» TASK DIRECTIONS
Look over the lines below. Report each one that includes the string "após".

________

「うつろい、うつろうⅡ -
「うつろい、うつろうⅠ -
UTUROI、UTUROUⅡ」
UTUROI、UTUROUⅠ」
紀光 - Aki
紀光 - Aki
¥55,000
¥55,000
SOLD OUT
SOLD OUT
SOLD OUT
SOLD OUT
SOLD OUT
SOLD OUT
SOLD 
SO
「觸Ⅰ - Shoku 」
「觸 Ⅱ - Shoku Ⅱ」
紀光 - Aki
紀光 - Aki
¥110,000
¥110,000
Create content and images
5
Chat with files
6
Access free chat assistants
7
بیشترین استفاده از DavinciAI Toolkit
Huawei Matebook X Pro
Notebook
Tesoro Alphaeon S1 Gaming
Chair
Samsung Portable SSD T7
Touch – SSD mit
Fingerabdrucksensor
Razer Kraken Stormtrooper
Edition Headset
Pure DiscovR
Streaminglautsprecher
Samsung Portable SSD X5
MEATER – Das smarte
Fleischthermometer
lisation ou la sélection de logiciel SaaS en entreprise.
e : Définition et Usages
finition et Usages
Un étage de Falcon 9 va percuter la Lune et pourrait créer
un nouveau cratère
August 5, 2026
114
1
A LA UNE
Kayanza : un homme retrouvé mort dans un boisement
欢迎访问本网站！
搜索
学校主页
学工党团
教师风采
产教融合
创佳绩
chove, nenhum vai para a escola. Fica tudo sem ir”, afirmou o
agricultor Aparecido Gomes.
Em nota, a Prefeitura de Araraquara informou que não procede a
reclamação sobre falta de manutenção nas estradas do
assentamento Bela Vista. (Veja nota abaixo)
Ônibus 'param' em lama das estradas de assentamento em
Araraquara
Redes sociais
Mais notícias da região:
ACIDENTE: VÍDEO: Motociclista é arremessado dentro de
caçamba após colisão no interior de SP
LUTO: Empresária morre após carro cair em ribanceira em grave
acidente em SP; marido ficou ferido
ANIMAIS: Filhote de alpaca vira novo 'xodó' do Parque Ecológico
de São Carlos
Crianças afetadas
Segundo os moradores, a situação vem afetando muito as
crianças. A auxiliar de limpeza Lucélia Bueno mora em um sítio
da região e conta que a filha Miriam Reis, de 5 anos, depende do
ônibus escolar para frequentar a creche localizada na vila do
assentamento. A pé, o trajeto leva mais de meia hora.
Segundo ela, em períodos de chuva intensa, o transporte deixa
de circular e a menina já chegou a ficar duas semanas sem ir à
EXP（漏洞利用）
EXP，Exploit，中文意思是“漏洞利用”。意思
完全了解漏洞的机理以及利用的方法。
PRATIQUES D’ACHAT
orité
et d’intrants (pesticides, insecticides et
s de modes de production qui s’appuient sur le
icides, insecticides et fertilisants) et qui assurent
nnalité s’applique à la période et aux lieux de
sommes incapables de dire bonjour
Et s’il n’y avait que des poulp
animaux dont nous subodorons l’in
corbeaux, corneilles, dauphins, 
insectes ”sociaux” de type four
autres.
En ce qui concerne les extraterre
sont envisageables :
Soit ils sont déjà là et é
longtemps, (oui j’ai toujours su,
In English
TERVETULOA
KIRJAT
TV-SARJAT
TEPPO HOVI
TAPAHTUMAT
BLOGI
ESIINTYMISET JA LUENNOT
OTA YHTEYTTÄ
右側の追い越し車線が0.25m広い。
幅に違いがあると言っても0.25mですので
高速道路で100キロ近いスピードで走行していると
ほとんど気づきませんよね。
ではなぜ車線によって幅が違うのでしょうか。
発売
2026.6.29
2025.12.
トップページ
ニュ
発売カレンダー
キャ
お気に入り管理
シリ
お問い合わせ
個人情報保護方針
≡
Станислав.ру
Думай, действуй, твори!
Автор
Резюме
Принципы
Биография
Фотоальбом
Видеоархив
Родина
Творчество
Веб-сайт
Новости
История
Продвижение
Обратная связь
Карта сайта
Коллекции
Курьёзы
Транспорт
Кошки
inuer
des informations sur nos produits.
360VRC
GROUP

________

» RESULT OF THIS TASK
caçamba após colisão no interior de SP
LUTO: Empresária morre após carro cair em ribanceira em grave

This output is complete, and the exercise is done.